Nella Libia che sta bruciando sotto i colpi della rivolta popolare, c’è anche uno spicchio (rilevante) d’Italia. Si tratta degli stabilimenti dell’Eni. E se fino a ieri la dirigenza dispensava calma e tranquillità, oggi i vertici dell’azienda hanno fatto sapere che stanno rimpatriando i dipendenti. La notizia è stata data attraverso un comunicato ufficiale in cui si legge come “Eni informa che è in corso sia il rimpatrio dei familiari dei propri dipendenti sia di quelli non strettamente operativi”. In questo momento Eni comunque “non ravvisa alcun problema agli impianti e alle strutture operative”. Le attività del Cane a Sei Zampe nel Paese “proseguono nella norma senza conseguenze sulla produzione. Eni, tuttavia, sta provvedendo a rafforzare ulteriormente le misure di sicurezza a tutela di persone e impianti”.

Ma quella che si registra nelle ultime ore è una fuga di massa degli stranieri. Mentre l’Ue prepara un’evacuazione dei cittadini comunitari, in particolare dalla Cirenaica e dalle altre aree orientali, almeno 2300 tunisini hanno già ripreso la strada di casa, 2000 nella notte e 300 stamane, facilitati dalle frontiere ormai abbandonate anche dalla polizia. L’ambasciatore tunisino a Tripoli, Salaheddine Jemmali, è intervenuto in mattinata per assicurare che le autorità tunisine sono pronte ad accogliere i connazionali, circa 50mila in tutta la Libia.

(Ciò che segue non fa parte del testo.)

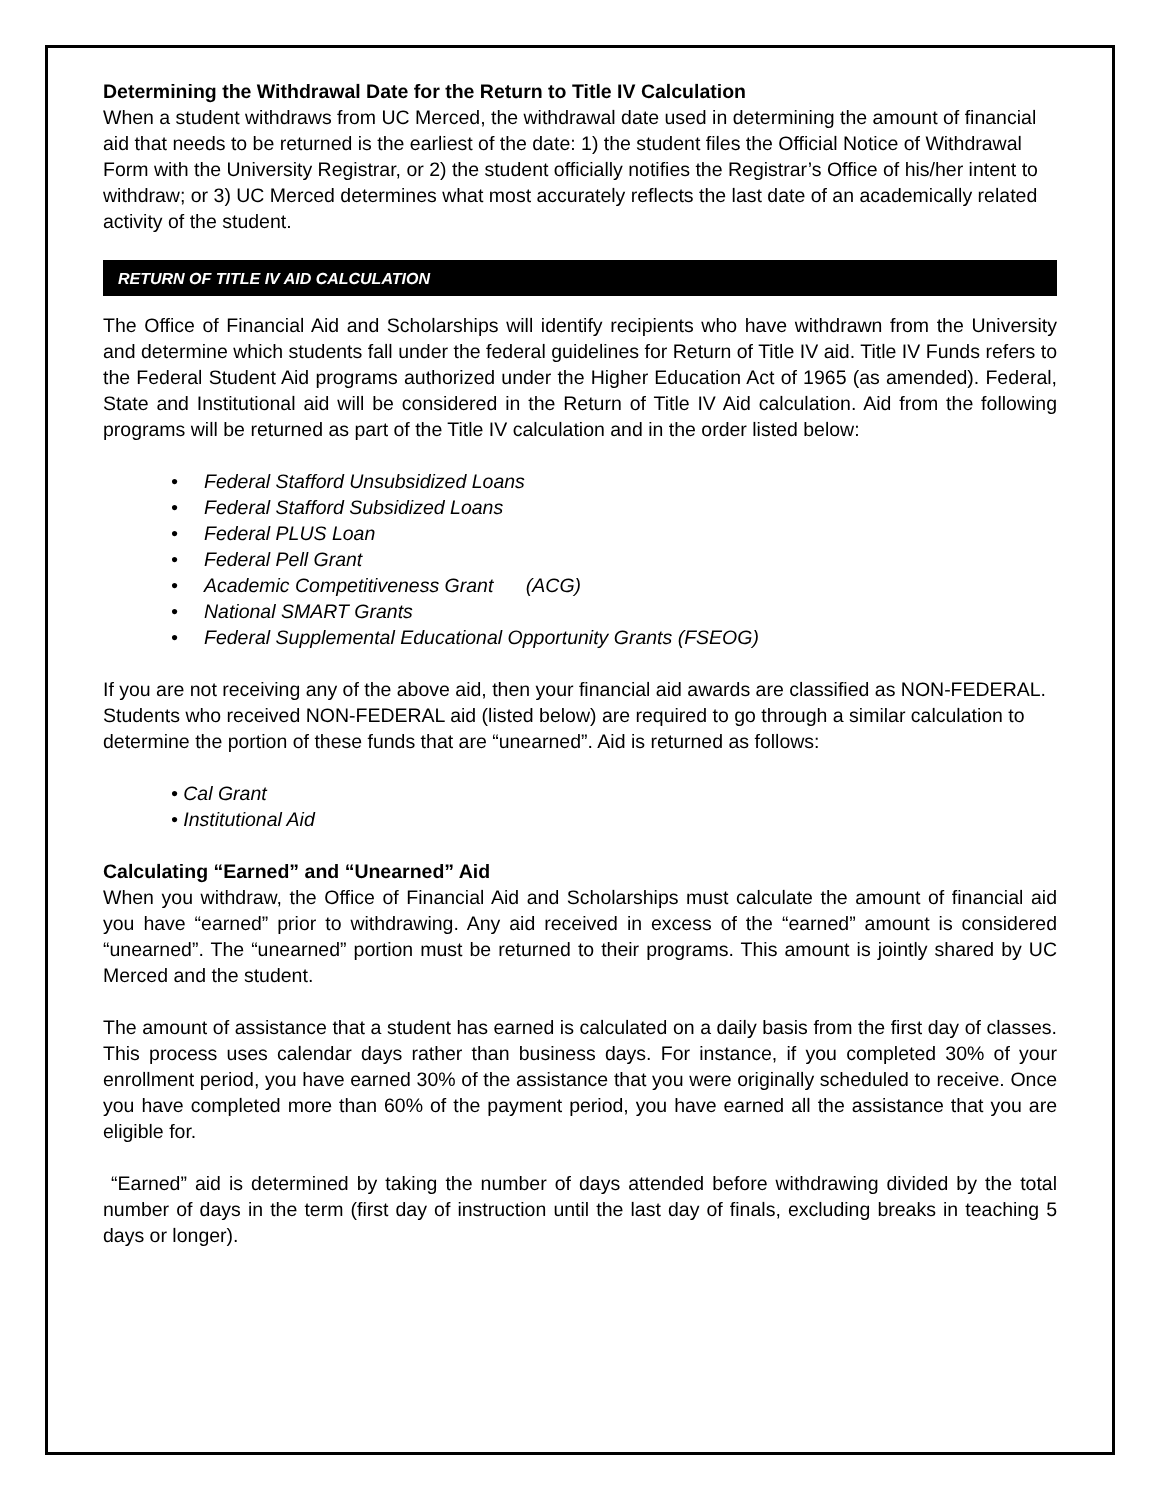Determining the Withdrawal Date for the Return to Title IV Calculation
When a student withdraws from UC Merced, the withdrawal date used in determining the amount of financial aid that needs to be returned is the earliest of the date: 1) the student files the Official Notice of Withdrawal Form with the University Registrar, or 2) the student officially notifies the Registrar’s Office of his/her intent to withdraw; or 3) UC Merced determines what most accurately reflects the last date of an academically related activity of the student.
RETURN OF TITLE IV AID CALCULATION
The Office of Financial Aid and Scholarships will identify recipients who have withdrawn from the University and determine which students fall under the federal guidelines for Return of Title IV aid. Title IV Funds refers to the Federal Student Aid programs authorized under the Higher Education Act of 1965 (as amended). Federal, State and Institutional aid will be considered in the Return of Title IV Aid calculation. Aid from the following programs will be returned as part of the Title IV calculation and in the order listed below:
• Federal Stafford Unsubsidized Loans
• Federal Stafford Subsidized Loans
• Federal PLUS Loan
• Federal Pell Grant
• Academic Competitiveness Grant (ACG)
• National SMART Grants
• Federal Supplemental Educational Opportunity Grants (FSEOG)
If you are not receiving any of the above aid, then your financial aid awards are classified as NON-FEDERAL. Students who received NON-FEDERAL aid (listed below) are required to go through a similar calculation to determine the portion of these funds that are “unearned”. Aid is returned as follows:
• Cal Grant
• Institutional Aid
Calculating “Earned” and “Unearned” Aid
When you withdraw, the Office of Financial Aid and Scholarships must calculate the amount of financial aid you have “earned” prior to withdrawing. Any aid received in excess of the “earned” amount is considered “unearned”. The “unearned” portion must be returned to their programs. This amount is jointly shared by UC Merced and the student.
The amount of assistance that a student has earned is calculated on a daily basis from the first day of classes. This process uses calendar days rather than business days. For instance, if you completed 30% of your enrollment period, you have earned 30% of the assistance that you were originally scheduled to receive. Once you have completed more than 60% of the payment period, you have earned all the assistance that you are eligible for.
“Earned” aid is determined by taking the number of days attended before withdrawing divided by the total number of days in the term (first day of instruction until the last day of finals, excluding breaks in teaching 5 days or longer).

In attesa di disposizioni concrete dell’Ue, i governi dell’Unione hanno iniziato a mettere in atto dei piani di evacuazione o a sollecitare i propri cittadini a lasciare il Paese: il Portogallo ha inviato un aereo militare a Tripoli e un secondo aereo è partito da Bruxelles diretto a Bengasi. Il ministro britannico, William Hague ha fatto sapere che il governo sta “assicurando protezione a chi lascia il Paese” mentre il ministro francese Laurent Wauquiez, ha fatto sapere che l’ambasciata sta aiutando le persone che desiderano lasciare il Paese con i propri mezzi. Anche l’Italia ha consigliato ai suoi connazionali nel paese nord-africano, circa 1500, di lasciare il Paese. L’Austria intanto ha annunciato che invierà un aereo a Malta per facilitare l’evacuazione. Mentre dalla Bulgaria e dalla Serbia è arrivata la sollecitazione a tutti i connazionali a lasciare immediatamente il Paese. Un aereo della Turkish Airlines inviato da Ankara per i connazionali turchino e’ pero’ riuscito ad atterrare a Tripoli ed è tornato indietro. Intanto si muovono le grandi industrie europee presenti nel Paese: Eni, Shell e Bp hanno iniziato il rimpatrio dei dipendenti non operativi e dei familiari, cosi’ come Finmeccanica. L’Eni ha comunque assicurato che non c’e’ “alcun problema agli impianti e alle attivita’ di Eni in Libia” e di continuare a seguire “con attenzione gli sviluppi”.